Exercise
Starting at the first line of the data below, write out each line exactly until you reach the line containing "perceber cai do", and include that line too.

Supplied records
----
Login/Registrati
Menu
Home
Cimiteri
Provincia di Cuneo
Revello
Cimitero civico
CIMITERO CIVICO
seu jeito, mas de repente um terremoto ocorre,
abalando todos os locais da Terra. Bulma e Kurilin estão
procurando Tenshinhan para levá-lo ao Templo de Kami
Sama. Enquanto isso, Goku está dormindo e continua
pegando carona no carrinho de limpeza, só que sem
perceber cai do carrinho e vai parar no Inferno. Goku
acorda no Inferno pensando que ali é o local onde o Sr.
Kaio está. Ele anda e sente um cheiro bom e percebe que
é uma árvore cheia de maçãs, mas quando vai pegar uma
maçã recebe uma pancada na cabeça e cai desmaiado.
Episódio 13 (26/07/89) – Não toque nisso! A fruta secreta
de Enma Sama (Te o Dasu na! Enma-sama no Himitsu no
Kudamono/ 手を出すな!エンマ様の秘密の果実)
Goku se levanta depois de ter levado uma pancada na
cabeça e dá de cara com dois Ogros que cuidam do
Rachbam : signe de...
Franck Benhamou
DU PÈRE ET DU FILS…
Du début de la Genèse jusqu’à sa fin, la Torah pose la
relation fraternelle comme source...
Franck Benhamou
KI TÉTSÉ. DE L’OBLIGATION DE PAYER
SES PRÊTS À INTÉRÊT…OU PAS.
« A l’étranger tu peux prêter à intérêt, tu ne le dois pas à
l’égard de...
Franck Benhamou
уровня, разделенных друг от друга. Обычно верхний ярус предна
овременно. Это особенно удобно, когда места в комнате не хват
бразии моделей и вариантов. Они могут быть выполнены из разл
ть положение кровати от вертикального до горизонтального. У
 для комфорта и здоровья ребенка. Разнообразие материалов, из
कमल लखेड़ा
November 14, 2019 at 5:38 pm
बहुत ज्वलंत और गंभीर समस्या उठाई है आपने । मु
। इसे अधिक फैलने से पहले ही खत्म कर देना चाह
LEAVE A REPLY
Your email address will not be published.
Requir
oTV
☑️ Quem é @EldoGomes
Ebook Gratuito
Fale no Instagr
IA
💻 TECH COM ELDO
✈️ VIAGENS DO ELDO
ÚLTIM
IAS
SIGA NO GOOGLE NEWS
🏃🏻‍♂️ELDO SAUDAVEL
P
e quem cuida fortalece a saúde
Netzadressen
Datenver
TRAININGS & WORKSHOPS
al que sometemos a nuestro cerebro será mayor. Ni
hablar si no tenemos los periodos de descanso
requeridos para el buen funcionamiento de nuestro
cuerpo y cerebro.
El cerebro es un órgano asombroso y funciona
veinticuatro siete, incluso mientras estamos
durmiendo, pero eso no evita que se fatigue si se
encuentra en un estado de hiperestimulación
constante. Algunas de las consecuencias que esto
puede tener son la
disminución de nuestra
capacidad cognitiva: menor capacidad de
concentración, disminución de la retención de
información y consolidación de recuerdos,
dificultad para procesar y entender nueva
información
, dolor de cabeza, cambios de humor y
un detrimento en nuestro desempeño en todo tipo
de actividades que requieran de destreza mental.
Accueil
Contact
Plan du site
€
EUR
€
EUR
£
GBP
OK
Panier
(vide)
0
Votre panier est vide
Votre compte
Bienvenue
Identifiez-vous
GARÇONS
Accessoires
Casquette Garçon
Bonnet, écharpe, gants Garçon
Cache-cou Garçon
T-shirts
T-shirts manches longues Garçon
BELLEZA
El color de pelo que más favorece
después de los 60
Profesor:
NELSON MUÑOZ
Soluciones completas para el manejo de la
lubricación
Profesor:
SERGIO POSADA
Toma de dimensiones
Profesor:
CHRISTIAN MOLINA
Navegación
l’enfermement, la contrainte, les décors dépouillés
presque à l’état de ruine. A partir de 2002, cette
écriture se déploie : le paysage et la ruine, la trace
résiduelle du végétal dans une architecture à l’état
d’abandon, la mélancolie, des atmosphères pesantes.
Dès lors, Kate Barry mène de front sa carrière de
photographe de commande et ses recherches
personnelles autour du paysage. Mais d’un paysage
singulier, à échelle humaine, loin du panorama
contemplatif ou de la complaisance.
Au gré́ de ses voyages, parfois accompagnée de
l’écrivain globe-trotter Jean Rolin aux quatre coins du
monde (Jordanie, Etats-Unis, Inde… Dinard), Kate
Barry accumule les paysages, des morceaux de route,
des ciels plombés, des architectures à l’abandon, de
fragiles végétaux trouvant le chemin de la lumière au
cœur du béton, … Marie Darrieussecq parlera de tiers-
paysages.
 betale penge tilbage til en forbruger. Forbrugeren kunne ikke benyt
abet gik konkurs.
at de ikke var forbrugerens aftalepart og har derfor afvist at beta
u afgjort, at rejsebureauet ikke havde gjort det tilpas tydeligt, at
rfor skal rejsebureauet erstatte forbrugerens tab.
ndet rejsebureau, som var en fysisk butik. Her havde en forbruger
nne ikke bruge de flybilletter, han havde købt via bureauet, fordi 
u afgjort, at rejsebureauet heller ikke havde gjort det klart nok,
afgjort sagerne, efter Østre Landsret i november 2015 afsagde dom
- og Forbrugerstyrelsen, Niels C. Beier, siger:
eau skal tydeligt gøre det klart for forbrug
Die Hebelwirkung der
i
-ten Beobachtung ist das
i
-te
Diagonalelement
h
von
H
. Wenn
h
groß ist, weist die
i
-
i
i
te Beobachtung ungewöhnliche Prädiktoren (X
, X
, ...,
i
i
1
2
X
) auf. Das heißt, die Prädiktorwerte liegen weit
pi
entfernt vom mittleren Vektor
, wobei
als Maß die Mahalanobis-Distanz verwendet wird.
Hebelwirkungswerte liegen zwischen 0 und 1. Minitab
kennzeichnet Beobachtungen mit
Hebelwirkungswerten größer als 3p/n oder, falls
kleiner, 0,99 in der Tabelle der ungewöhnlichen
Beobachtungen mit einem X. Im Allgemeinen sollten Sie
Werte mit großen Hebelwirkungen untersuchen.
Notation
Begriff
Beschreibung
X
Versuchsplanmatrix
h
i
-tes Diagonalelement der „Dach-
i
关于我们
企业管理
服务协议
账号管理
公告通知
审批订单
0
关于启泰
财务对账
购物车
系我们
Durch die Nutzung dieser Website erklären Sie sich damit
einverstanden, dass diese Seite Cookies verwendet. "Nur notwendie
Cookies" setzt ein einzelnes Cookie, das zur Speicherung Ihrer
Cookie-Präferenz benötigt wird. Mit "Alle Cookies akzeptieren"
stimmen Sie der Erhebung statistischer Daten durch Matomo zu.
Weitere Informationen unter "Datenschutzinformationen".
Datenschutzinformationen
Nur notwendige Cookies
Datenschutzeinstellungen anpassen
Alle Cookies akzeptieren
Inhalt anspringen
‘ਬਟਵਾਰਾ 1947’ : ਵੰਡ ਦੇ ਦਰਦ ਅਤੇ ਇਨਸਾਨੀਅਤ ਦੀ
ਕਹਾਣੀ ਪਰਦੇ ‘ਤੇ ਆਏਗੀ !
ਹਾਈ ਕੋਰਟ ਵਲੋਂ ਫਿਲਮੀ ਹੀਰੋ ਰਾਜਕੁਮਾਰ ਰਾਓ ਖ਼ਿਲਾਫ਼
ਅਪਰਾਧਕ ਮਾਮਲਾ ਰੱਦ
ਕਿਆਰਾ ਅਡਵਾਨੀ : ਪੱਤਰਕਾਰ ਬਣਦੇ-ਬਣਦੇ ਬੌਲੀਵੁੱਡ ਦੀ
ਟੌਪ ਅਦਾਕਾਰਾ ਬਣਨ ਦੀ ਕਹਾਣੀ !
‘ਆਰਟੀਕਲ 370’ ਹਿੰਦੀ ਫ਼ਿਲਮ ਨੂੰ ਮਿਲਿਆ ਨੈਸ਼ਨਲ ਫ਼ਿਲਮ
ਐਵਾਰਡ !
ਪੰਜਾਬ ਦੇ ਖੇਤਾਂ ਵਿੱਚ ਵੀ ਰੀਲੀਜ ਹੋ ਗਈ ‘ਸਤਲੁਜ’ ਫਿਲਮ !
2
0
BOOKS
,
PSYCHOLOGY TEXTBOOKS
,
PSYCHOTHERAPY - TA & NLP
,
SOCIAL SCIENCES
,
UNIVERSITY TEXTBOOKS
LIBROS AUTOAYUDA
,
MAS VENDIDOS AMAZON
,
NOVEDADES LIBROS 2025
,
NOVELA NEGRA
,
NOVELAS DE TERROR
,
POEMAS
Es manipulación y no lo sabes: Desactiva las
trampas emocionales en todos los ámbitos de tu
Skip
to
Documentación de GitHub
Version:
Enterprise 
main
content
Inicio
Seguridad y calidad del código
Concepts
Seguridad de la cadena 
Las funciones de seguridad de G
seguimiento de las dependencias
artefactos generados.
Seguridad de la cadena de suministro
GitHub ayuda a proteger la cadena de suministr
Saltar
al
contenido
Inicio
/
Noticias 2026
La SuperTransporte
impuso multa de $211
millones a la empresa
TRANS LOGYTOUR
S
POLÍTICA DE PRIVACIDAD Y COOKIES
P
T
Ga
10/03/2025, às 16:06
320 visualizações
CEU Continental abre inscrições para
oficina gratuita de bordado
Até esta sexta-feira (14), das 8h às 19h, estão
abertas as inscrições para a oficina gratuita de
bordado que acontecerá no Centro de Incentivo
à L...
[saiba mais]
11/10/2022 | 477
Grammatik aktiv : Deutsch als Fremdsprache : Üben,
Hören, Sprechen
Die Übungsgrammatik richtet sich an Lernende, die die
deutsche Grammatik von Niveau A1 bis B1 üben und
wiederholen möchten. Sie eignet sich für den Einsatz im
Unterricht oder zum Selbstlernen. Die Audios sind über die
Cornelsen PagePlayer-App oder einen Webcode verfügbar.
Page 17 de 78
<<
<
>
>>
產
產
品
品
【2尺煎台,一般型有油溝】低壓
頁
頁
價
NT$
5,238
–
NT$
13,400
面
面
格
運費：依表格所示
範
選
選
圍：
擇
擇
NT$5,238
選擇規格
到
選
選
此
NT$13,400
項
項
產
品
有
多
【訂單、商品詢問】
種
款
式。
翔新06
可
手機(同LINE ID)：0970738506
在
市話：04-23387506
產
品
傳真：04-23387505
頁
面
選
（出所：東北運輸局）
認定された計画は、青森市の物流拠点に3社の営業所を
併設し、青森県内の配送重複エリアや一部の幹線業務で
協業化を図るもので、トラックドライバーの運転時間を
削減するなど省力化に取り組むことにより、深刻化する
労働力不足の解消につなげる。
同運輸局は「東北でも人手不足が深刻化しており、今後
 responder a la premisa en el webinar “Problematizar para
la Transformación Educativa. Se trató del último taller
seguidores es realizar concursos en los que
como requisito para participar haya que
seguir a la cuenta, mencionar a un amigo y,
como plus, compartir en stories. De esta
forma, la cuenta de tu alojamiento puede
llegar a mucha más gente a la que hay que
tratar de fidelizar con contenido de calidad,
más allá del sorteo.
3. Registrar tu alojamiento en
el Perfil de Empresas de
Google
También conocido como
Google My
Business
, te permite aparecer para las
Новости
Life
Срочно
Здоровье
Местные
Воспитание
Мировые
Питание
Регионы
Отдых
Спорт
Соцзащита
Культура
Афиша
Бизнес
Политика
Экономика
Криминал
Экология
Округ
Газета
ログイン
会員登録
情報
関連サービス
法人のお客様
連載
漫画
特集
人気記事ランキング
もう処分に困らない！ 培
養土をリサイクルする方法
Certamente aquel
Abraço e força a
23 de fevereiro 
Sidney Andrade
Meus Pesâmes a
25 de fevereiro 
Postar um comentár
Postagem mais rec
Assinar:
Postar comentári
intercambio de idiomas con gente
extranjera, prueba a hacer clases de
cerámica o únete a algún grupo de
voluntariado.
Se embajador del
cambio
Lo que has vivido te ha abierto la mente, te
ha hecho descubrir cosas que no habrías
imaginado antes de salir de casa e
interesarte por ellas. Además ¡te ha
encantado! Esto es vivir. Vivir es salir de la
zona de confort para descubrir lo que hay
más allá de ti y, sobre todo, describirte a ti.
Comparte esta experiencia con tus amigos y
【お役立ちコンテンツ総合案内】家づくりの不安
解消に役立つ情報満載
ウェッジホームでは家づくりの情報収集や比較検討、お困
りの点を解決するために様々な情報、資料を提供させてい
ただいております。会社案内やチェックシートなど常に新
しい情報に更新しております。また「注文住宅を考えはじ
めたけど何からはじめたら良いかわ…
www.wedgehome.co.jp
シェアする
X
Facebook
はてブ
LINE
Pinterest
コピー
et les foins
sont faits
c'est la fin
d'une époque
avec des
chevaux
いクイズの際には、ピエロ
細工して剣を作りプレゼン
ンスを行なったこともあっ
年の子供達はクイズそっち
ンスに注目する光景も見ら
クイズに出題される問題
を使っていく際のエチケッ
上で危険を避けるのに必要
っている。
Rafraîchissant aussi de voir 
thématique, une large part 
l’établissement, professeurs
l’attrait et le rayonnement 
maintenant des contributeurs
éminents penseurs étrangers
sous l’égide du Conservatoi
----
Written response
Login/Registrati
Menu
Home
Cimiteri
Provincia di Cuneo
Revello
Cimitero civico
CIMITERO CIVICO
seu jeito, mas de repente um terremoto ocorre,
abalando todos os locais da Terra. Bulma e Kurilin estão
procurando Tenshinhan para levá-lo ao Templo de Kami
Sama. Enquanto isso, Goku está dormindo e continua
pegando carona no carrinho de limpeza, só que sem
perceber cai do carrinho e vai parar no Inferno. Goku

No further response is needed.